A consistent refrain from defenders of free speech is that the remedy for speech you dislike is more speech, not less. This logic was turned on its head in an article in Barron’s recently.
The author, Thomas G. Donlan, spends most of the article highlighting very effectively the “tangled web” of campaign finance laws and regulations that create an increasingly confusing system for all but the sharpest legal minds. He also correctly explains that the obsession with overturning Citizens United v. FEC has become a “political shibboleth” for those opposed to robust First Amendment protections.
It’s the end of Donlan’s piece that takes an unfortunate turn:
“Many Republicans are arguing that forcing nonprofits to disclose their donors is intended to make them easy targets for opponents who want to harass and intimidate the donors.
The First Amendment quite properly says nothing about protection against harassment. The constitutional cure for speech is always more speech. If one set of politicians say nasty things against another set, that’s the political process. The voters can decide.”
The issue at hand is most certainly not politicians saying “nasty things” about each other. It is ordinary citizens being dragged into the fray simply for supporting the candidates and causes for which they are passionate.
Disclosure rules are by and large aimed at donors – federal law says that those who give over $200 to a candidate, party, or PAC must have their name, home address, and employment information publicly reported. Those who give to independent expenditure-only groups (so-called super PACs) have the same information disclosed. It is solely 501(c) nonprofits, which are forbidden by law from having political activity as their primary purpose, that are not required to disclose all of their donors, since a donor who gives to a charity is likely to do so without approving or being aware of the group’s minor political activities. Critics misleadingly call such private giving “dark money” and want to expose that donor information to the public as well.
Why does this matter? The fear is that, given the penchant for those in power to harass their opponents (see: NAACP v. Alabama, Watergate, the IRS scandal, etc.), ordinary citizens could face similar wrath. Even private citizens, eager to create trouble for their neighbors who hold differing beliefs, can simply look up a specific ZIP Code online and find out the political affiliations of those living within it.
Donlan sees no problem here, and asserts – without further explanation – “outlawing anonymous political speech” is “a practical question.” Even harassing people is free speech in his view, and to deny information allowing that “speech” to thrive is a “dangerous idea.”
In reality, donor disclosure does not merely allow activists to call out a group’s supporters individually, it allows them to promote boycotts of those supporters’ businesses, make threatening phone calls to their families, or even follow their kids home from school. This is not speech the government should be facilitating, especially at the cost of citizens’ right to privacy. Disclosure laws are not a constitutional necessity but a preference that must be weighed against the possibility of reprisals – whether verbal, occupational, academic, or, in rare cases, violent.
To make his point, Donlan quotes Harry S. Truman: “If you can’t stand the heat, stay out of the kitchen.” Maybe that sentiment rings true for professional politicians.

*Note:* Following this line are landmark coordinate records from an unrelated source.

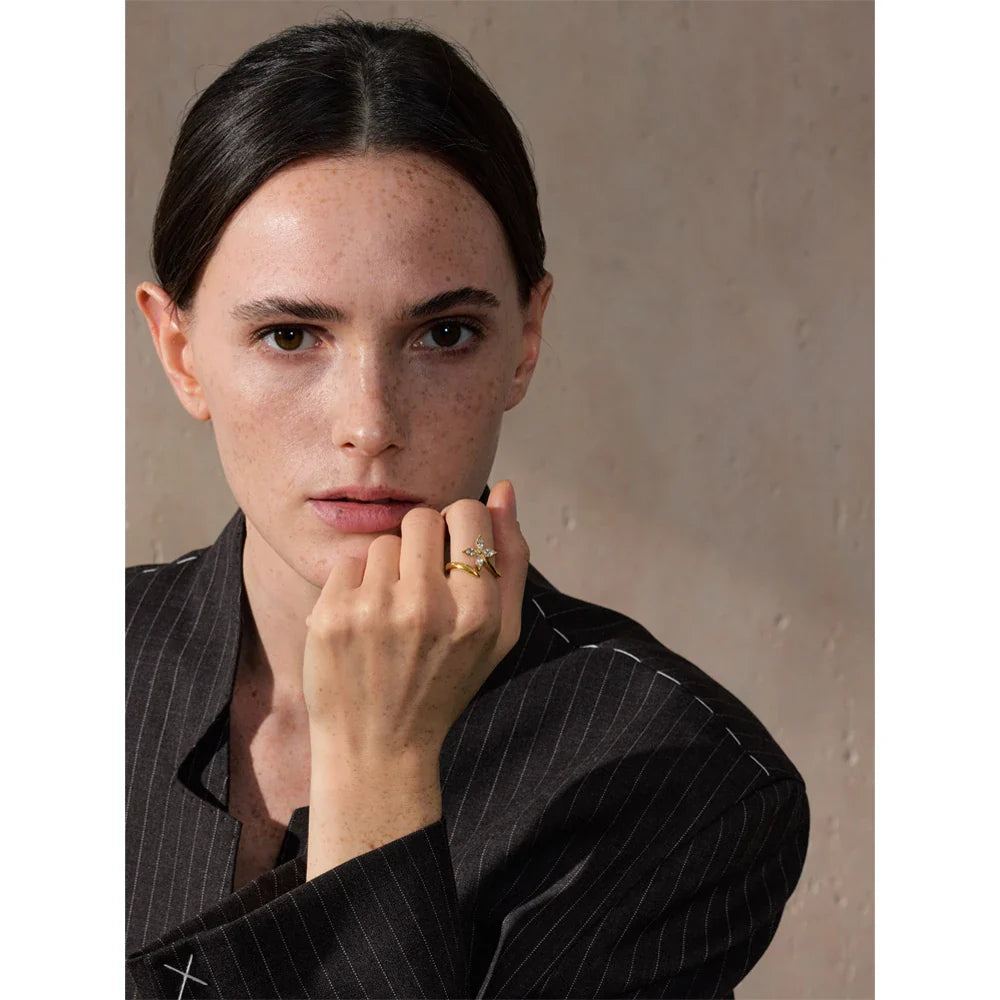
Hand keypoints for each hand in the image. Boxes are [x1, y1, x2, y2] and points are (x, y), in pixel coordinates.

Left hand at [302, 479, 528, 760]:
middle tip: (420, 587)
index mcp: (477, 612)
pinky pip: (349, 561)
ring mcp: (374, 611)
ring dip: (388, 567)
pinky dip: (355, 585)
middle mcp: (427, 607)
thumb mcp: (499, 633)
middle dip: (422, 543)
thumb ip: (511, 558)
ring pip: (384, 540)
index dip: (459, 528)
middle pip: (422, 517)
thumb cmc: (445, 685)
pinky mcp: (332, 616)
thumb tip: (505, 488)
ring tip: (391, 613)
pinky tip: (363, 623)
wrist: (378, 750)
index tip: (452, 559)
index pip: (467, 512)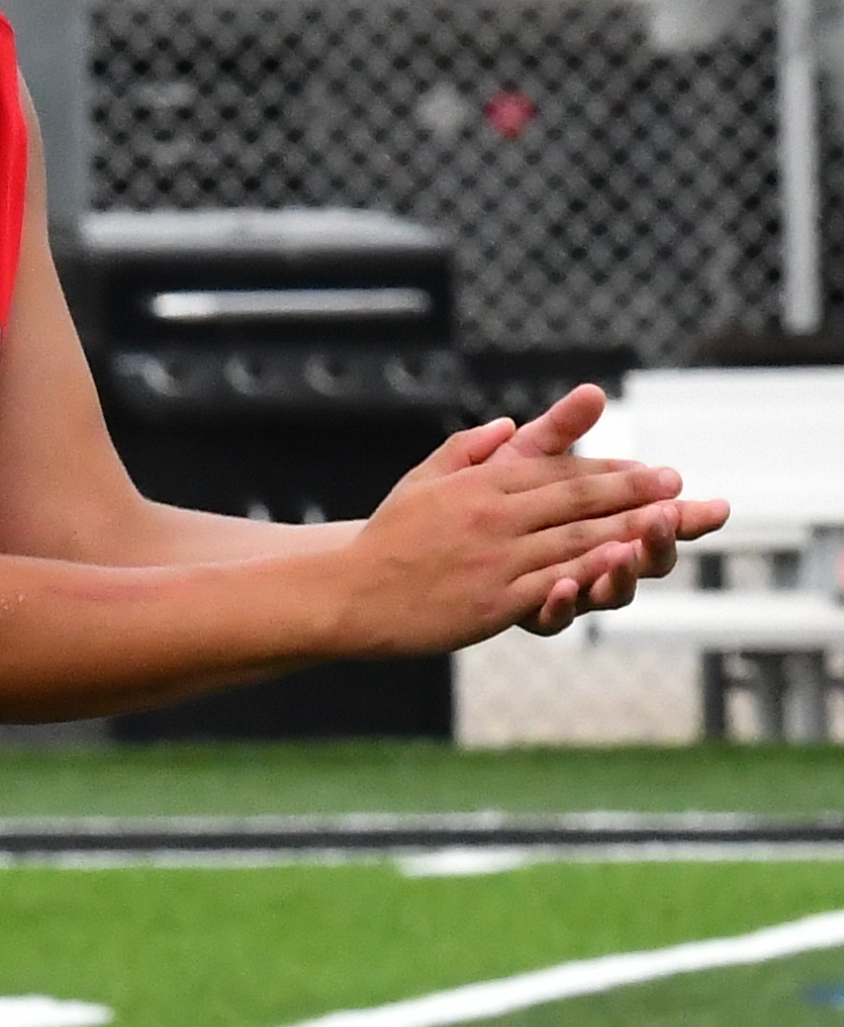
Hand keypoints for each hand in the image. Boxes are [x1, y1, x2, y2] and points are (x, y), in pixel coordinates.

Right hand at [338, 388, 727, 654]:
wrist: (347, 594)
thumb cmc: (385, 540)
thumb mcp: (423, 480)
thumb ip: (469, 450)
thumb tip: (509, 425)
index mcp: (481, 485)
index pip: (559, 472)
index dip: (610, 470)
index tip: (649, 471)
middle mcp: (494, 517)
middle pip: (579, 500)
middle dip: (635, 492)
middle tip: (679, 486)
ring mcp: (496, 560)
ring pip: (577, 539)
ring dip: (630, 529)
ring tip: (672, 523)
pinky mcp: (493, 601)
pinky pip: (556, 583)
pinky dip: (594, 572)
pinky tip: (624, 566)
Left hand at [491, 387, 729, 630]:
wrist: (424, 543)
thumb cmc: (479, 498)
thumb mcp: (519, 459)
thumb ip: (558, 430)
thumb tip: (593, 391)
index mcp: (601, 523)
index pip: (654, 517)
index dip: (680, 510)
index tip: (696, 495)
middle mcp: (593, 561)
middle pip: (645, 557)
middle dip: (663, 539)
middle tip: (671, 518)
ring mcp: (563, 590)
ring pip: (608, 591)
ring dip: (623, 572)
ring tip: (628, 551)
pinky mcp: (526, 613)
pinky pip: (551, 617)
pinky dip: (561, 601)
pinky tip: (563, 583)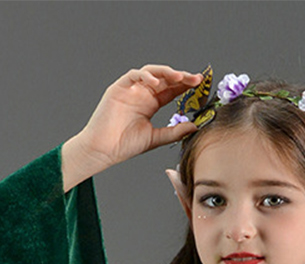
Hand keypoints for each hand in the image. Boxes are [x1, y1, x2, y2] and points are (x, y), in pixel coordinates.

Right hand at [68, 66, 203, 177]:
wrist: (103, 150)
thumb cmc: (125, 145)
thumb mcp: (156, 138)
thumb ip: (174, 132)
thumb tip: (195, 126)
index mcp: (151, 103)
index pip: (171, 90)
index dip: (185, 86)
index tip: (200, 86)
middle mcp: (142, 93)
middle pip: (164, 78)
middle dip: (181, 77)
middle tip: (196, 79)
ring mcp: (131, 89)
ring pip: (151, 72)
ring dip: (166, 72)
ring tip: (179, 78)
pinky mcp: (119, 88)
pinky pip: (134, 75)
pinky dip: (145, 76)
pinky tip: (156, 83)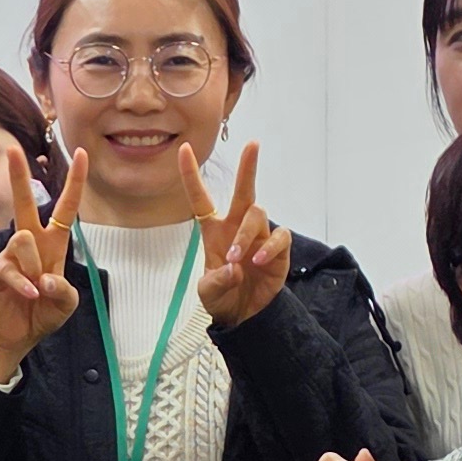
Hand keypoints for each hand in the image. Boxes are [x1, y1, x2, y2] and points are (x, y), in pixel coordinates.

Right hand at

Some may also have little sympathy to muster for wealthy private donors, like Charles and David Koch, George Soros, Tom Steyer, or Michael Bloomberg, who, at least in the Kochs’ case, have been publicly denounced by elected officials for their advocacy efforts.
But this is a cavalier attitude to possess about individuals who face retaliation from, say, their boss or colleagues, because of a $250 donation to Bernie Sanders or Ted Cruz. Such a consequence will only discourage Americans from getting involved in politics. No one should have to “stay out of the kitchen” for fear of harassment.
A question for Mr. Donlan: if there is no reasonable expectation of anonymous political speech, why stop at donations? We could disclose everyone who volunteers for a candidate or cause; attends a protest, meeting, or event; buys political bumper stickers, yard signs, or other merchandise; comments on the internet; or calls into a radio station. Oh, and we might as well do away with the secret ballot too. After all, what would make the political system more transparent than a complete, open record of all Americans’ political activities?
This is the logic at play here – harassment is not only acceptable, but a necessary consequence of the increasingly insatiable desire for full knowledge of citizens’ political preferences. We at the Center disagree. Democracy and free speech are for everyone – not simply those who can withstand abuse.